▶ **Supplied data**
—————
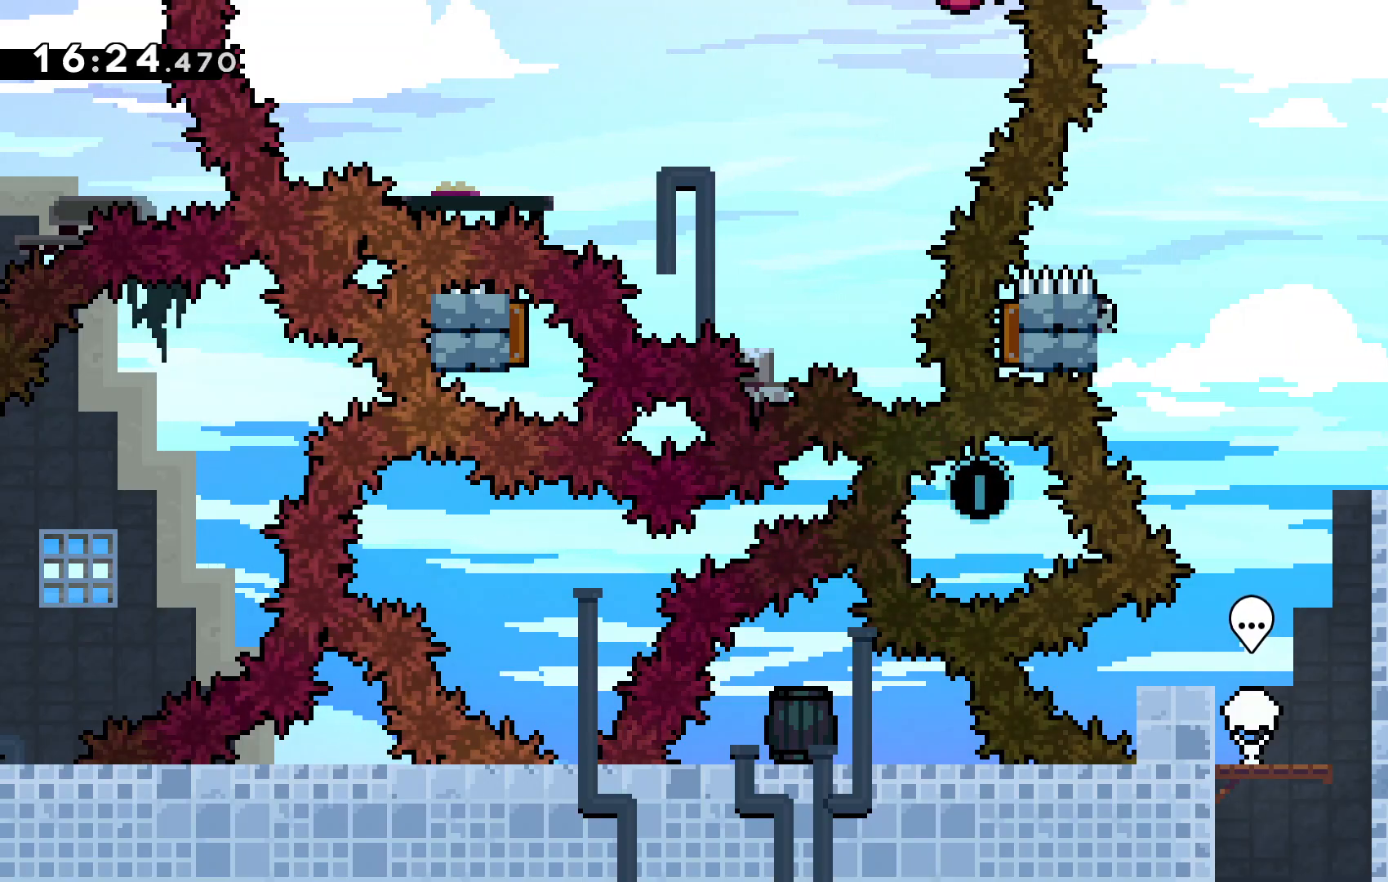
{"keys": ["c", "left"], "events": [[267, "c", "down"]]}
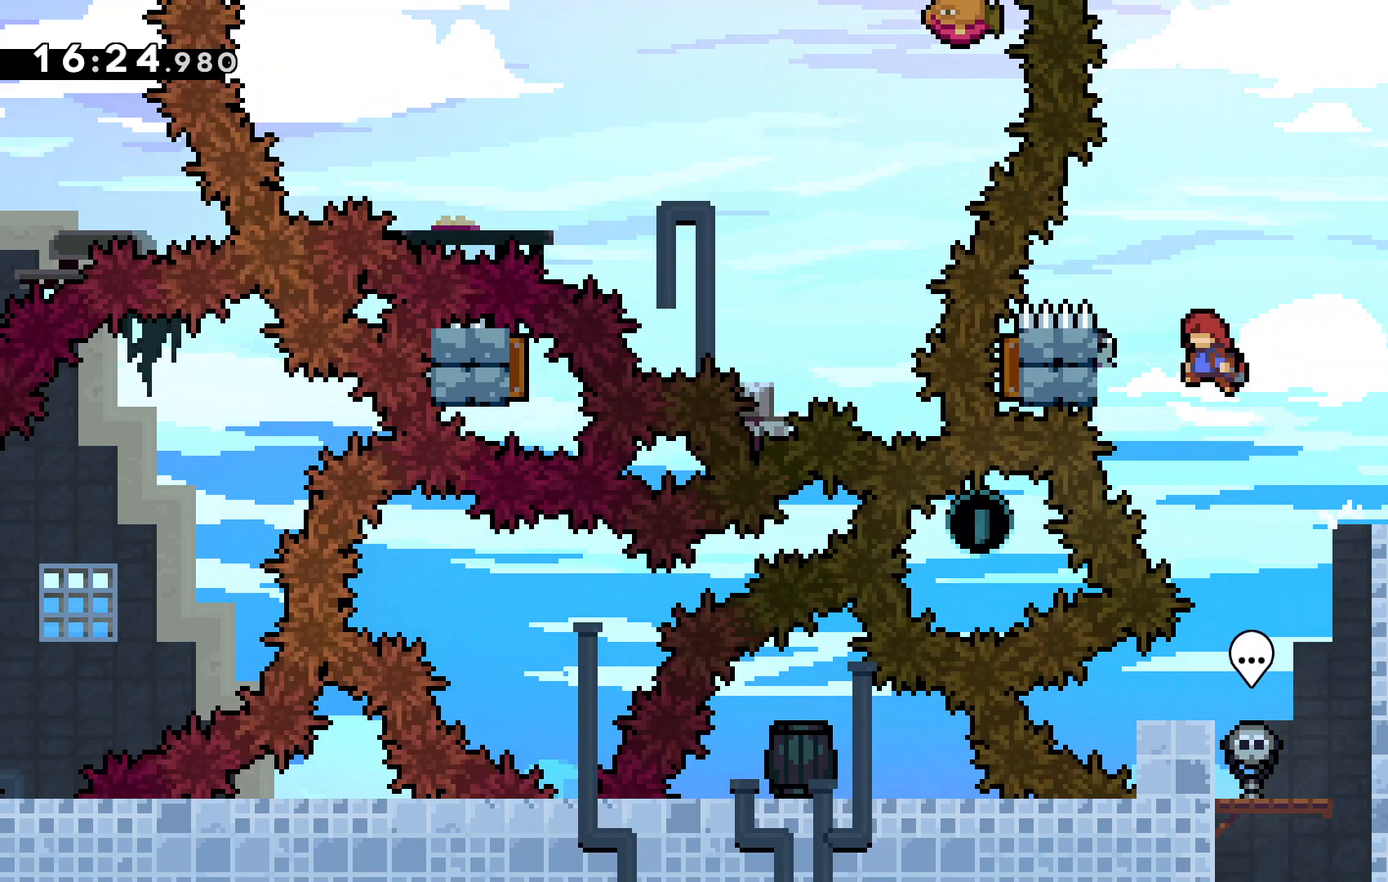
{"keys": ["up", "z"], "events": [[67, "z", "down"], [133, "c", "up"], [133, "up", "down"], [300, "left", "up"]]}
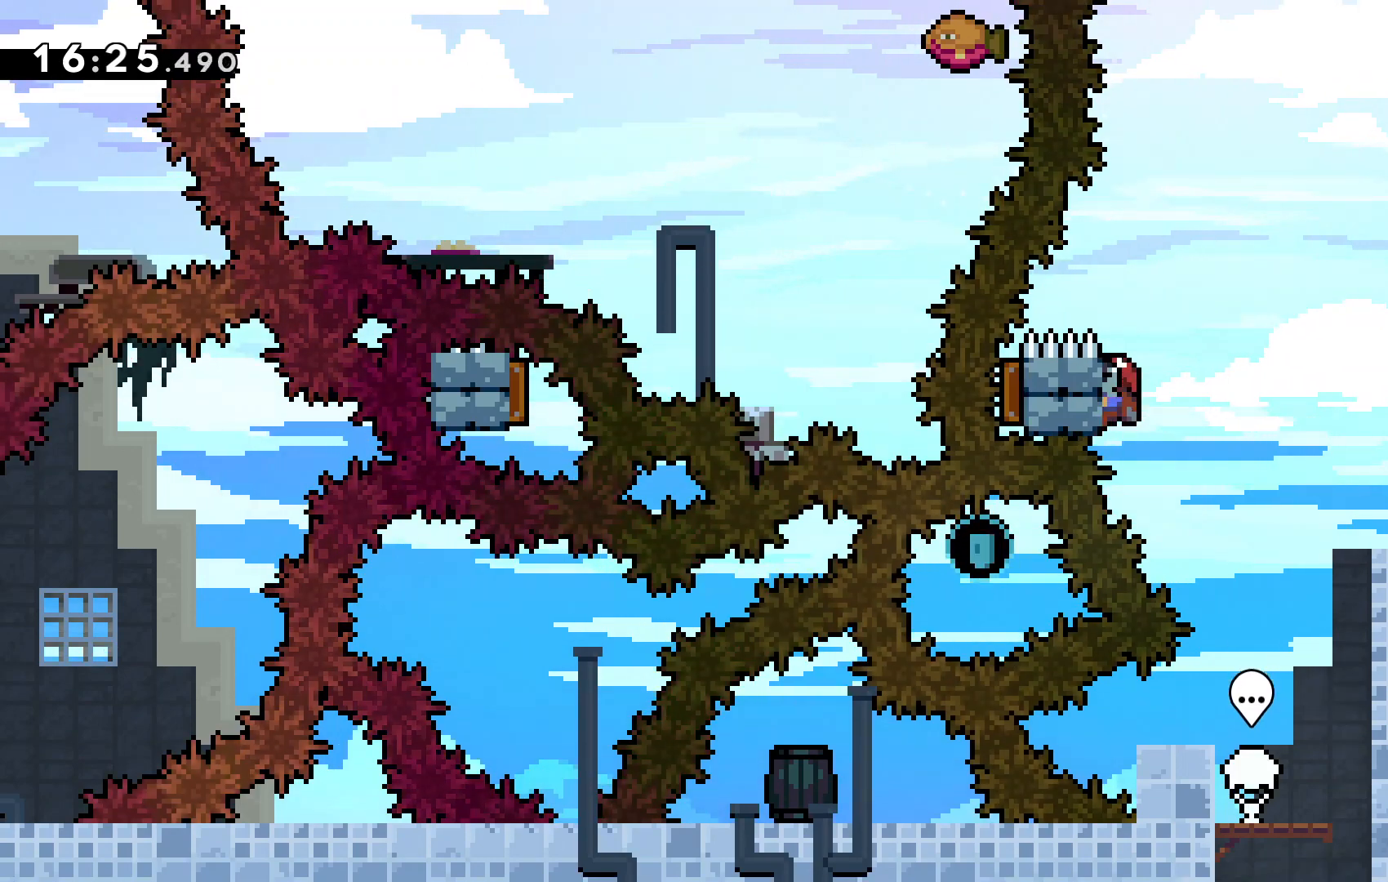
{"keys": ["up", "z"], "events": []}
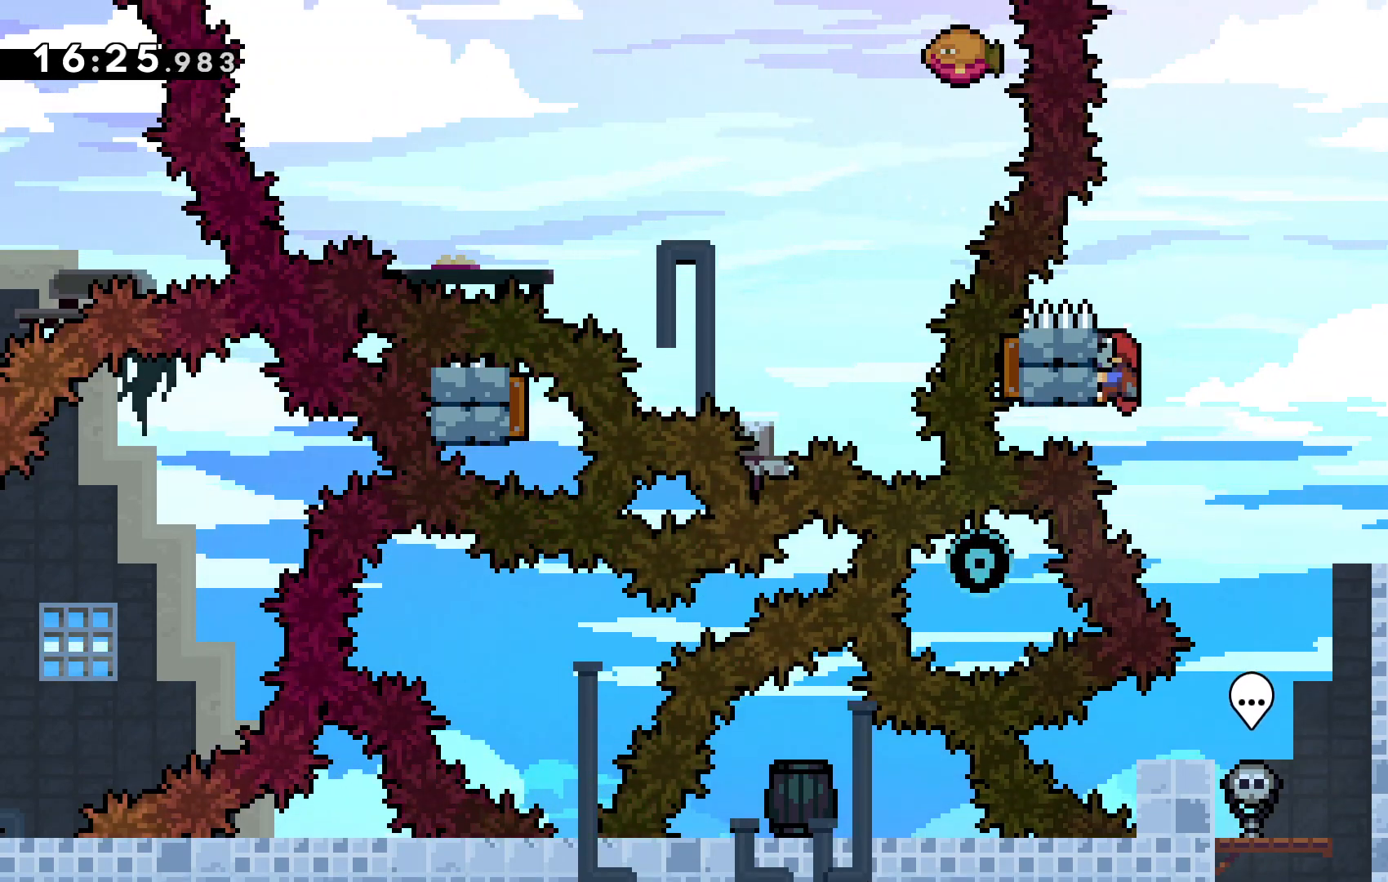
{"keys": ["up", "z"], "events": []}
—————
▶ **The task**
Each line above should be written out again exactly, without any image.

▶ **Expected answer**
{"keys": ["c", "left"], "events": [[267, "c", "down"]]}
{"keys": ["up", "z"], "events": [[67, "z", "down"], [133, "c", "up"], [133, "up", "down"], [300, "left", "up"]]}
{"keys": ["up", "z"], "events": []}
{"keys": ["up", "z"], "events": []}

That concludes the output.